I have already condemned, in unequivocal terms, the statements of Reverend Wright that have caused such controversy. For some, nagging questions remain. Did I know him to be an occasionally fierce critic of American domestic and foreign policy? Of course. Did I ever hear him make remarks that could be considered controversial while I sat in church? Yes. Did I strongly disagree with many of his political views? Absolutely - just as Im sure many of you have heard remarks from your pastors, priests, or rabbis with which you strongly disagreed.

But the remarks that have caused this recent firestorm werent simply controversial. They werent simply a religious leaders effort to speak out against perceived injustice. Instead, they expressed a profoundly distorted view of this country - a view that sees white racism as endemic, and that elevates what is wrong with America above all that we know is right with America; a view that sees the conflicts in the Middle East as rooted primarily in the actions of stalwart allies like Israel, instead of emanating from the perverse and hateful ideologies of radical Islam.

As such, Reverend Wrights comments were not only wrong but divisive, divisive at a time when we need unity; racially charged at a time when we need to come together to solve a set of monumental problems - two wars, a terrorist threat, a falling economy, a chronic health care crisis and potentially devastating climate change; problems that are neither black or white or Latino or Asian, but rather problems that confront us all.

Given my background, my politics, and my professed values and ideals, there will no doubt be those for whom my statements of condemnation are not enough. Why associate myself with Reverend Wright in the first place, they may ask? Why not join another church? And I confess that if all that I knew of Reverend Wright were the snippets of those sermons that have run in an endless loop on the television and You Tube, or if Trinity United Church of Christ conformed to the caricatures being peddled by some commentators, there is no doubt that I would react in much the same way.
The fact is that the beginning of this snippet still doesn't pass the sniff test. Wright is not merely an occasional critic of the U.S. He is an America hater. Obama can say that his statements are taken out of context till his face turns blue, purple, red, and ever other color, but it won't change not only perception but in fact reality. Obama foolishly does what many of his surrogates have done. He tries to explain Wright's comments away by comparing them to other preachers. You know what. My rabbi says all sorts of things about politics that I disagree with. In fact, I find some of his sermons to be rambling and frankly boring. He criticizes the government plenty, but his sermons are NOT hate filled anti American diatrobes.

Furthermore, Obama is being disingenuous when he bemoans the fact that his pastor has been turned into a caricature by out of context sound bites. This is the same politician that was more than happy to pound John McCain because he purported to proclaim that we will be fighting in Iraq for a hundred years. Wright maybe more than anti American hate, but that is what Americans will know him for and Obama has tied himself to him. It may not be fair, but such is politics. Obama was more than happy to be on the other end of soundbites, and now is not the time to bemoan the reality we live in.

Finally, this speech still doesn't answer lingering questions. If Obama didn't know about Wright's more extreme rhetoric, why did he disinvite him from his invocation in April of last year? How could he know this man for twenty plus years and have no idea of his virulent anti American and divisive views? If Obama is to survive this fiasco it is going to take a lot more than one speech. I said yesterday he needs to do more to get out front of this story and he does. He needs to go on tough venues and answer tough questions. This speech may have helped a little, but it is not enough, and if he doesn't do more, ASAP, his Presidential campaign and possible entire political career are over.

- TASK SET
a – Which church does the passage on Reverend Wright name?
b – List each of the monumental problems that the passage on Reverend Wright says the country needs to come together to solve.

- PROVIDED RECORDS

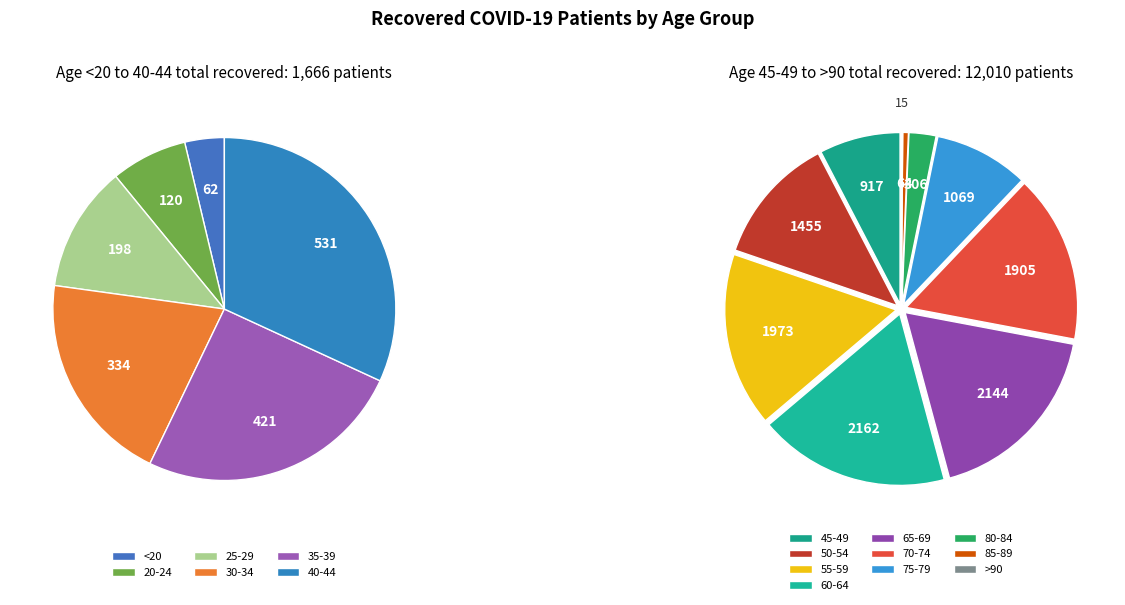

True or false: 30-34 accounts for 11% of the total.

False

==

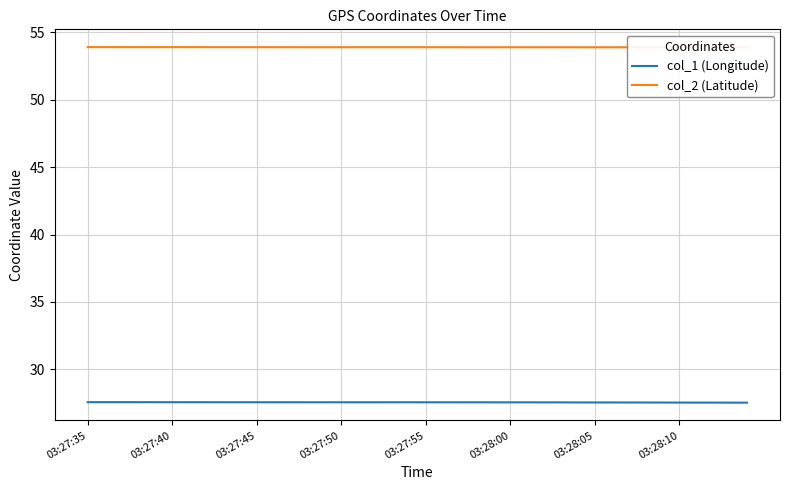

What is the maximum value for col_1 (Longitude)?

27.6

- REPLIES
a – Trinity United Church of Christ

b –
- two wars
- a terrorist threat
- a falling economy
- a chronic health care crisis
- potentially devastating climate change